The last of the benedictions in which God is addressed as 'the All-Merciful' contains a reference to Psalm 18:51. The text of this psalm is repeated in the second book of Samuel [22:1-51]. There are a few very minor textual differences between the two versions, and one of them occurs in the verse in question. The custom has grown up to use the version in the book of Psalms on weekdays and on Shabbat to use the version of this verse given in the book of Samuel. My teacher, Rabbi Dr Louis Jacobs, once suggested that the origin of this quaint custom might derive from some prayer-book quoting the verse from the book of Psalms [magdil] and then, in parenthesis, adding that in the second book of Samuel the word is given as migdol. Someone misread the Hebrew abbreviation for 'in the second book of Samuel' and thought it read 'and on Shabbat'.
Further verses from biblical sources were finally added to the text of grace. The last of them is Psalm 29:11, which reads:
God will grant strength to his people, God will bless his people with peace.

_DATASET CONTENT_:
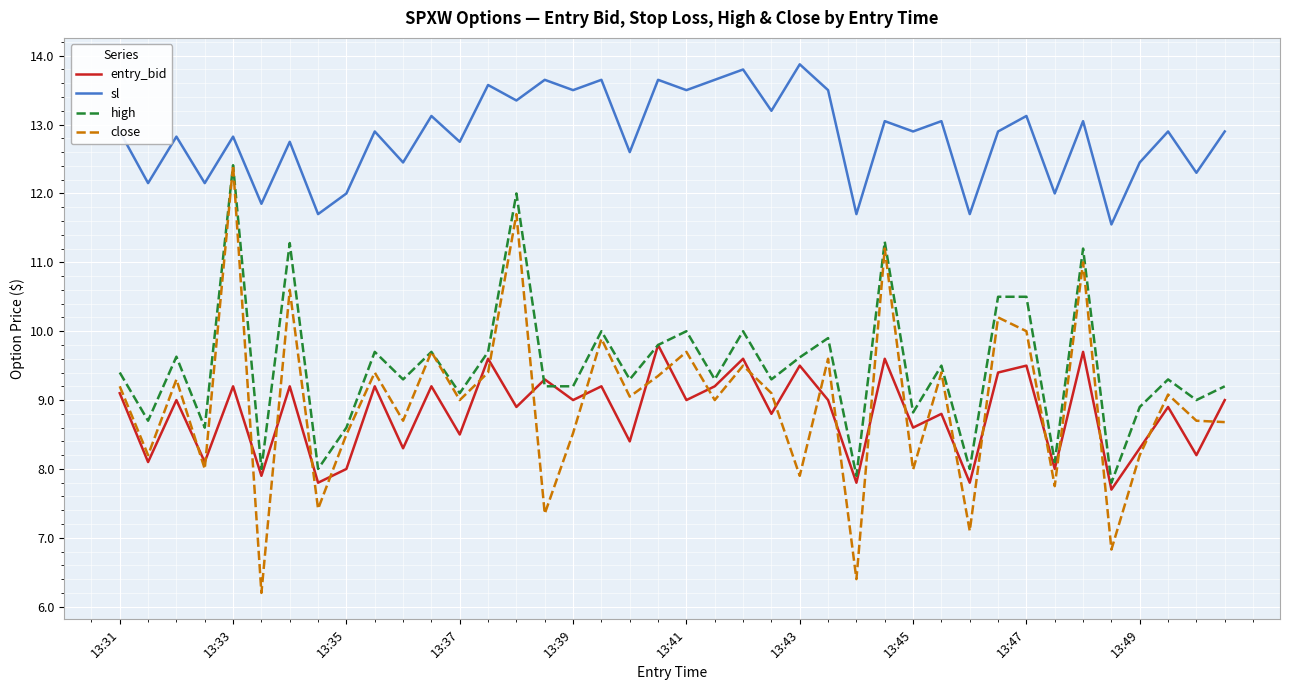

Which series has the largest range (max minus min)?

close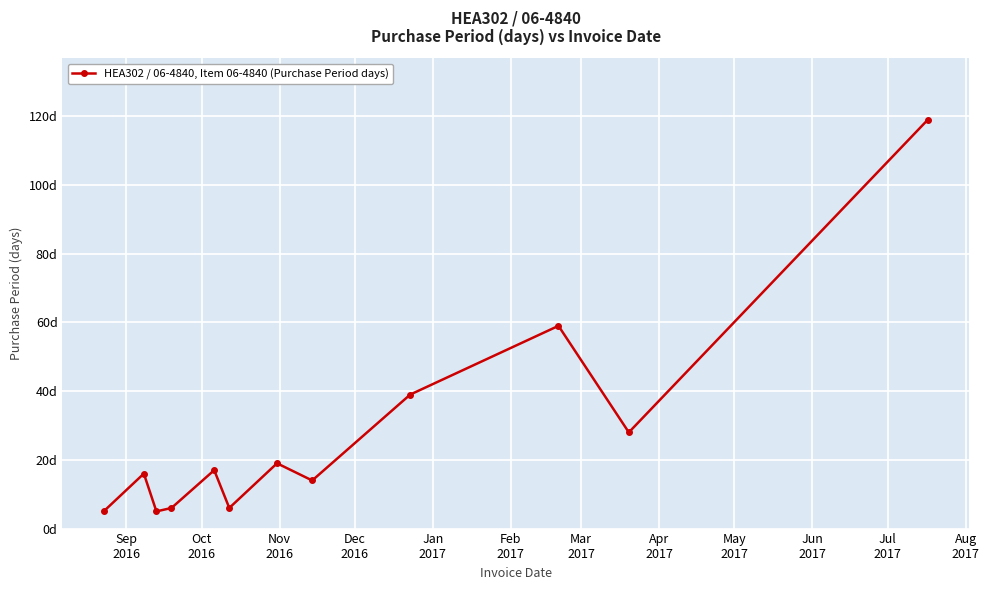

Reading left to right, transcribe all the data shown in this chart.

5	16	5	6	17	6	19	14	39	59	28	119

_LIST OF TASKS_:
1/ Using the passage on grace, decide whether each statement agrees with it. Answer yes or no, and quote the words from the passage that settle it.
(a) The text of Psalm 18 is repeated in the first book of Samuel.
(b) The version from the book of Psalms is used on weekdays.
(c) The last of the biblical verses added to grace is Psalm 29:11.
2/ Answer these questions from the passage on grace.
(a) Which word does the verse have in the book of Psalms?
(b) Which word does the second book of Samuel give instead?
(c) According to the suggestion the passage reports, which Hebrew abbreviation did someone misread?
3/ Carry on writing the passage on grace, beginning after its final line.
The lines after the passage on grace are not needed for any of this.

_ANSWERS_:
1/
(a) No: "The text of this psalm is repeated in the second book of Samuel [22:1-51]."
(b) Yes: "The custom has grown up to use the version in the book of Psalms on weekdays"
(c) Yes: "The last of them is Psalm 29:11"

2/
(a) Magdil.
(b) Migdol.
(c) The abbreviation for "in the second book of Samuel," which was read as "and on Shabbat."

3/
In Midrash Rabbah [Leviticus 9:9] Rabbi Shim'on bar-Yoĥai is quoted as saying that
Great is peace, for it contains all other blessings.
This is why we wish each other Shabbat Shalom, a Sabbath of Peace.
This series is now ended. I hope you have enjoyed it. So far in the Halakhah Study Group we have covered the Reading of the Torah and Shabbat Eve in the home. The time approaches when we must choose another topic. Many participants have already sent me their suggestions and requests regarding the next topic. I shall leave a little more time for further suggestions and then I shall present some of your suggestions to be voted on, so that it is you, the participants, who collectively decide what we shall study next. Please send your suggestions to me because I look forward to reading them.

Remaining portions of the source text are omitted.